Stop for a second and think about how many people on earth might have your exact name.  Where do they live? What do they do for a living?  Are they well known?  Young? Old? Good? Bad? Criminal?

Say your name is Jane Googleydaski and you’ve just applied for a job.  Your potential employer decides to Google your name, and clicks on the first result that they see.  It turns out theirs another Jane Googleydaski living in the same state as you, and they’re a racist bunny rabbit killer.  What’s worse is that they own the domain name JaneGoogleydaski.com, and they run a website broadcasting their racist bunny rabbit killing ways. The boss doesn’t know that this isn’t the good Jane who applied for the job, and there’s a good chance her resume has now gone from the candidate pile to the paper shredder.

Unfortunately, since the good Jane Googledaski never though to own her domain name, the bad Jane beat her to it, and now anybody who wants to look her up is going to think she’s the racist bunny rabbit killer. 

You can prevent this tragedy from happening to you by going to a domain registrar like GoDaddy or 1and1 and purchasing yourname.com.  It’s cheap – between $6.99 and $8.99 a year, and easy to set up.

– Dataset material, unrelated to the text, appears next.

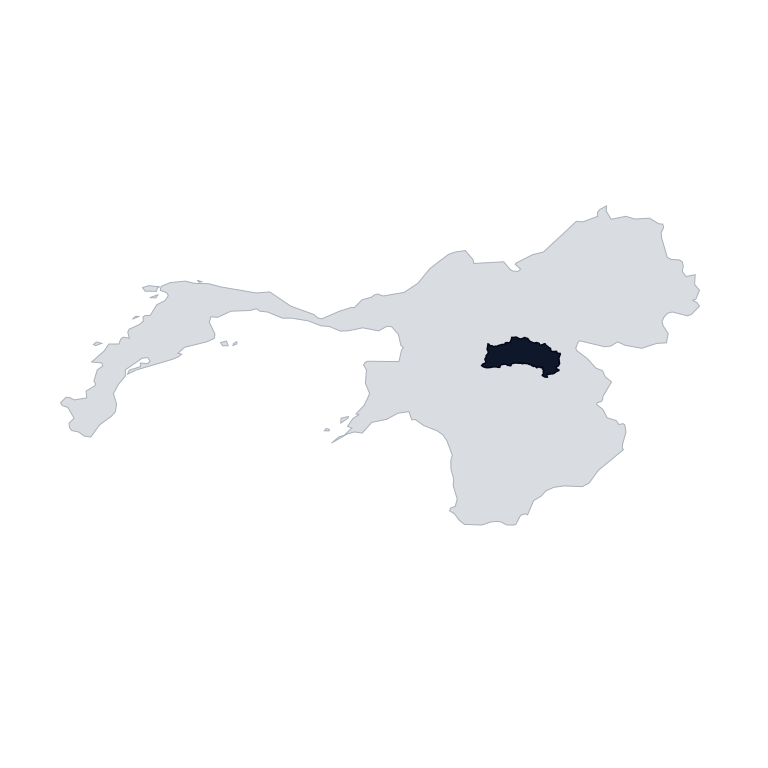 Thailand, with Phetchabun highlighted, rotated 84°
{"feature_id": "THA-402", "entity_name": "Phetchabun", "entity_type": "Province", "adm_level": 1, "iso_a3": "THA", "parent_name": "Thailand", "parent_adm1": "", "projection": "natural_earth1", "projection_center": [101.234, 16.209], "detail": "fine", "context": "in_parent", "style": "filled", "palette": "ink", "viewbox_px": 768, "rotation_deg": 84, "n_neighbors": 0, "source": "natural_earth", "source_scale": "10m", "svg_char_len": 9082}
<svg xmlns="http://www.w3.org/2000/svg" viewBox="0 0 768 768"><g transform="rotate(84 384 384)"><path d="M332.3,65.1L333.0,68.2L335.9,64.1L339.6,62.1L347.0,71.2L347.9,75.1L342.5,89.7L343.3,94.6L346.8,98.6L350.9,101.0L355.3,100.3L363.5,96.1L372.6,98.8L372.1,108.5L375.4,123.9L370.9,139.6L366.5,147.4L369.9,154.2L370.1,160.5L361.4,185.0L363.1,186.9L368.7,189.6L371.0,188.7L380.1,179.1L390.3,171.6L393.6,165.3L400.0,163.2L405.7,157.5L419.0,167.4L422.5,168.3L424.2,169.9L424.9,174.0L426.5,174.7L432.0,169.1L441.0,165.5L444.6,157.0L448.9,154.5L448.4,150.4L449.8,148.8L457.2,148.4L468.5,152.9L472.5,153.8L474.3,152.7L492.3,179.9L503.9,190.3L506.8,197.4L504.2,215.6L504.5,226.0L507.1,234.0L512.0,239.5L515.6,247.4L529.1,254.9L527.9,256.9L528.8,261.8L537.2,267.5L537.9,269.4L537.0,276.8L533.2,282.4L532.4,286.9L532.4,292.6L534.5,301.1L532.0,318.8L527.0,323.7L520.6,327.3L517.0,332.0L514.4,330.8L513.1,325.9L506.0,323.2L492.2,325.8L485.4,324.6L476.2,326.3L467.2,325.6L461.9,323.5L446.9,327.4L440.6,330.9L436.1,336.0L429.4,348.9L422.5,356.8L422.6,360.1L414.1,362.1L414.5,373.1L419.4,385.1L420.9,400.2L430.5,410.8L428.6,418.3L429.8,425.6L437.2,442.3L431.9,434.4L430.8,428.9L424.4,420.6L422.4,424.7L415.0,418.4L411.9,412.2L410.8,415.0L403.4,406.2L396.0,401.5L391.8,399.3L381.4,402.4L368.1,400.0L363.0,402.3L360.9,400.9L359.6,398.2L363.3,366.8L351.8,362.9L349.8,360.9L347.4,363.2L336.1,364.5L327.9,370.3L326.9,375.1L330.6,383.7L325.9,399.3L327.4,414.0L326.8,422.0L321.1,432.3L319.6,440.5L313.2,453.0L308.9,468.8L307.9,478.1L300.3,492.1L298.5,500.0L295.8,503.0L296.9,509.3L295.6,528.6L300.3,542.5L299.0,549.1L304.3,551.3L316.7,546.9L320.9,548.1L323.5,555.7L326.7,578.6L331.9,585.7L333.2,582.1L335.6,585.8L337.5,592.6L344.1,628.7L347.5,638.1L343.5,635.8L341.3,624.4L337.7,624.0L339.0,616.8L336.7,614.2L333.0,616.2L333.1,621.9L342.9,639.8L349.1,640.4L356.8,648.3L365.3,654.1L376.0,652.1L383.4,653.9L387.8,658.8L394.8,671.0L406.1,681.2L404.4,687.5L399.9,692.6L397.6,699.4L394.4,701.4L390.2,701.4L385.6,695.8L374.3,700.9L371.8,706.2L368.9,707.6L364.0,701.7L364.4,698.5L367.5,693.6L366.7,681.1L359.9,681.0L355.4,671.6L353.9,670.7L350.7,672.2L340.0,667.7L336.8,661.9L333.6,662.4L331.5,672.4L322.0,659.0L315.5,653.4L316.5,643.4L312.0,641.3L310.2,638.5L311.8,632.5L305.7,633.4L302.9,631.8L299.3,621.0L296.3,616.7L292.3,616.7L291.0,614.6L291.3,609.3L281.4,601.7L278.3,593.1L273.6,589.3L270.6,590.5L267.6,596.6L265.4,596.2L263.3,594.5L260.8,585.9L260.9,570.8L264.1,562.0L265.9,548.0L270.4,536.1L280.1,501.6L280.5,488.0L296.8,468.6L307.6,446.4L311.2,443.2L312.7,439.1L307.1,421.2L304.5,408.8L304.9,405.5L298.0,397.1L296.3,387.4L294.5,384.4L293.8,381.2L296.4,375.5L295.0,354.4L287.4,339.8L273.9,326.2L261.8,306.3L260.2,299.2L259.8,289.2L269.6,282.5L273.5,282.1L275.0,252.2L283.4,246.5L285.2,244.0L286.0,239.0L284.1,236.1L278.6,241.0L277.5,239.9L270.8,222.3L269.4,211.6L242.3,175.6L243.6,169.6L239.6,154.0L235.6,153.8L232.9,151.0L230.1,144.0L235.3,144.9L243.9,140.9L242.5,125.9L246.2,117.2L246.8,102.7L253.3,94.2L254.2,90.0L257.7,89.5L262.5,92.6L267.4,92.7L287.6,89.0L290.2,85.1L291.5,77.2L293.5,74.7L298.0,74.0L303.2,75.6L308.7,72.4L307.8,63.1L317.4,64.7L323.7,60.4L332.3,65.1ZM268.1,600.6L266.7,611.9L262.9,614.1L261.6,607.6L263.9,597.1L265.0,599.5L268.1,600.6ZM329.7,535.0L329.1,540.5L325.7,542.2L324.8,536.2L329.7,535.0ZM414.1,423.3L418.3,431.0L413.5,430.3L412.6,422.8L414.1,423.3ZM314.3,668.9L312.2,665.7L314.0,660.5L315.7,666.8L314.3,668.9ZM274.5,601.9L273.6,608.0L271.7,599.6L274.5,601.9ZM329.9,530.2L328.1,529.5L326.5,526.0L328.7,526.1L329.9,530.2ZM291.1,620.2L293.3,627.5L290.8,624.1L291.1,620.2ZM424.9,443.6L424.3,448.2L422.2,446.3L423.5,443.0L424.9,443.6ZM263.6,557.1L261.3,558.9L263.2,554.6L263.6,557.1Z" fill="#d9dde1" stroke="#a8b0b8" stroke-width="1"/><path d="M394.2,220.8L394.1,221.9L394.1,222.1L394.1,222.3L394.1,222.6L393.6,223.7L392.9,224.5L392.7,225.0L392.4,225.1L392.2,225.3L392.1,225.5L391.9,225.7L391.5,225.5L391.3,225.3L390.7,224.6L390.5,224.4L390.3,224.3L389.8,224.2L389.3,224.2L388.9,224.3L388.5,224.4L388.3,224.4L388.2,224.4L387.9,224.3L387.8,224.2L387.7,224.2L387.5,223.8L387.4,223.7L387.2,223.5L386.9,223.6L386.5,223.9L386.2,224.1L386.0,224.3L385.7,224.8L385.4,225.0L385.2,225.0L384.9,224.9L384.6,224.6L384.4,224.5L384.2,224.5L383.9,224.6L383.8,224.8L383.7,225.0L383.7,225.3L383.7,225.7L383.8,225.9L383.8,226.1L384.0,226.4L384.0,226.5L384.0,226.8L383.8,227.1L383.7,227.3L383.4,227.4L383.4,227.5L383.3,228.1L383.2,228.9L383.3,229.3L383.3,229.5L383.7,229.9L383.8,230.1L383.8,230.4L383.7,230.6L383.1,231.0L382.7,231.3L382.2,231.6L382.1,231.8L382.0,232.0L382.2,232.8L382.2,233.1L382.2,233.3L382.0,233.6L381.9,233.8L381.8,234.0L381.6,234.2L381.5,234.4L381.3,234.9L381.2,235.0L380.8,235.4L380.1,236.2L379.9,236.4L379.7,236.6L379.7,236.9L379.7,237.1L379.8,237.4L379.7,237.6L379.6,237.8L379.5,238.0L379.4,238.1L379.1,238.4L378.9,238.6L378.2,242.0L378.1,242.3L378.0,242.6L377.8,242.8L377.7,242.9L377.7,243.0L377.8,243.2L378.0,243.5L378.3,243.7L378.4,243.9L378.4,244.1L378.2,244.5L378.0,244.9L377.8,245.0L377.7,245.2L377.6,245.4L377.6,245.6L377.6,245.8L377.6,246.2L377.6,246.6L376.8,251.1L376.8,251.4L377.0,253.7L377.2,254.4L377.3,254.9L377.5,255.2L377.5,255.3L377.9,255.5L378.1,255.6L378.5,255.7L378.8,255.8L379.0,255.9L379.1,256.0L379.1,256.4L378.7,257.4L378.4,258.9L378.2,259.3L378.1,259.5L377.9,259.7L377.7,259.9L377.4,260.1L377.2,260.3L377.1,260.6L376.9,260.9L376.9,261.3L377.0,265.2L377.1,265.4L377.2,265.7L377.2,265.8L378.1,266.6L378.3,266.8L378.8,266.8L379.1,266.8L379.3,267.0L379.4,267.3L379.5,267.4L379.5,267.6L379.5,267.9L379.4,268.4L378.8,270.3L378.5,271.9L378.4,273.8L378.4,274.1L378.5,274.8L378.6,275.5L378.7,276.3L378.7,278.0L378.6,279.0L378.6,280.0L378.5,280.4L377.5,283.0L377.2,283.5L375.9,285.0L374.5,283.6L374.2,283.1L374.2,282.5L374.2,282.2L374.1,281.9L373.8,281.2L373.6,280.9L373.4,280.7L373.0,280.7L372.1,280.4L371.9,280.4L371.8,280.5L370.9,280.9L370.5,281.0L370.0,281.0L369.5,280.9L369.3,280.7L369.1,280.6L368.2,279.7L367.8,279.5L367.6,279.5L367.0,279.6L366.8,279.6L366.6,279.5L366.4,279.4L366.3,279.2L366.0,278.8L364.2,277.2L363.9,277.1L363.7,277.0L363.1,277.0L362.0,277.2L360.4,277.8L360.1,277.8L359.9,277.8L358.3,277.2L355.0,276.4L355.3,275.6L355.6,275.3L356.2,275.1L356.3,275.0L356.4,274.9L356.5,274.8L356.9,274.4L357.1,274.0L357.1,273.9L357.3,273.0L357.4,272.4L357.4,272.2L357.5,272.1L358.4,270.9L358.5,270.8L358.5,270.6L358.4,270.3L358.0,269.4L358.0,269.2L358.1,268.9L358.4,268.5L358.4,268.4L358.4,268.2L358.3,267.9L357.9,267.0L357.6,265.6L357.1,263.0L357.0,261.8L357.1,261.6L357.2,261.1L357.2,260.8L357.2,260.4L357.2,260.2L357.0,259.9L356.7,259.5L356.5,259.4L356.3,259.3L355.9,259.1L355.8,258.9L355.7,258.7L355.6,257.4L356.1,255.6L356.2,255.0L356.1,254.8L355.5,254.2L355.0,253.9L354.7,253.7L353.8,253.1L353.6,252.9L351.0,252.1L350.9,252.0L350.9,251.9L351.1,251.4L351.2,250.1L351.2,249.9L351.1,248.3L351.1,248.1L351.1,247.9L351.2,247.5L351.5,247.0L353.1,244.7L353.3,244.2L353.4,243.7L353.5,243.4L353.5,243.1L353.5,242.9L353.1,241.2L352.4,239.2L353.3,237.8L353.5,237.0L353.6,236.6L353.7,236.3L353.8,236.2L354.5,236.0L355.1,235.7L356.2,234.8L356.5,234.6L357.0,234.5L357.1,234.4L357.1,234.1L357.2,233.7L357.5,233.2L358.7,231.0L358.9,230.5L358.9,230.3L359.0,230.1L359.0,229.9L358.9,229.6L358.8,229.0L358.7,228.5L358.7,228.3L358.7,228.0L359.3,226.5L359.4,226.2L359.5,226.0L360.0,225.4L360.3,225.3L360.6,225.2L360.9,225.2L361.1,225.1L361.3,225.0L361.9,224.5L362.0,224.3L362.0,224.1L361.9,224.0L361.7,223.7L361.6,223.4L361.5,223.2L361.6,222.7L361.5,222.3L361.3,222.0L361.3,221.9L361.3,221.7L361.3,221.4L361.1,221.1L360.9,220.8L360.8,220.7L360.8,220.4L360.8,219.8L361.0,219.6L361.1,219.4L361.3,219.4L361.5,219.3L361.9,219.3L362.1,219.2L362.9,218.2L363.4,217.8L363.9,217.2L364.0,217.0L364.4,216.9L364.6,216.7L364.9,216.3L366.0,214.7L366.3,214.6L367.2,214.7L368.4,214.6L368.5,214.4L368.7,214.1L368.8,213.9L369.1,213.8L369.3,213.6L369.3,213.3L369.3,212.6L369.3,212.4L369.4,212.1L369.5,211.6L369.6,211.0L369.6,210.8L369.6,210.6L369.4,210.1L369.4,209.9L369.4,209.7L369.5,209.2L369.7,208.9L369.9,208.9L370.1,208.9L370.3,208.9L370.6,208.9L370.9,208.8L371.0,208.7L371.2,208.3L371.3,208.2L371.5,207.7L371.8,207.4L371.8,207.2L371.9,206.9L372.0,206.6L372.0,206.4L371.9,206.1L372.0,205.8L372.0,205.7L372.6,205.5L373.5,205.9L374.9,206.6L376.1,207.1L376.4,207.5L376.5,207.6L376.9,207.7L377.3,207.4L377.6,207.3L377.9,207.3L378.0,207.3L378.8,207.5L379.1,207.5L379.4,207.4L379.5,207.3L379.6,207.2L379.8,207.2L380.0,207.3L380.4,207.5L380.6,207.6L380.8,207.6L381.5,207.2L381.9,207.2L382.2,207.4L383.3,208.2L383.4,208.3L384.0,208.4L384.1,208.5L384.9,210.5L385.0,210.6L385.4,210.8L385.7,210.9L385.9,210.9L386.2,210.8L386.4,210.8L386.6,210.7L387.1,210.4L387.3,210.2L387.5,209.9L387.6,209.6L387.7,209.3L388.0,208.9L388.2,208.7L388.4,208.5L388.5,208.5L388.9,208.7L389.1,209.6L390.2,212.3L390.3,212.5L391.0,213.3L391.1,213.5L391.3,214.1L391.4,214.8L391.5,215.4L391.4,217.9L391.4,218.1L391.7,218.9L391.7,219.1L391.7,219.3L391.5,219.9L391.5,220.3L391.5,220.5L391.6,220.8L391.7,221.0L391.9,221.1L392.0,221.1L392.6,221.1L394.2,220.8Z" fill="#0f172a" stroke="#020617" stroke-width="1.5"/></g></svg>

What do you do from there?  It all depends on what you want to do with your life.  The idea is to market yourself, and to control the first bits of information somebody finds when they search for you.  If you want to become a lawyer, just put up your resume.  If you want to be a professional photographer, display your photography.  If you handyman looking for work, list your abilities and give people a way to contact you.  But if you’re really stuck on what you’d put there, don’t sweat it.  At least you don’t have to worry about another person registering your domain name. You now own it.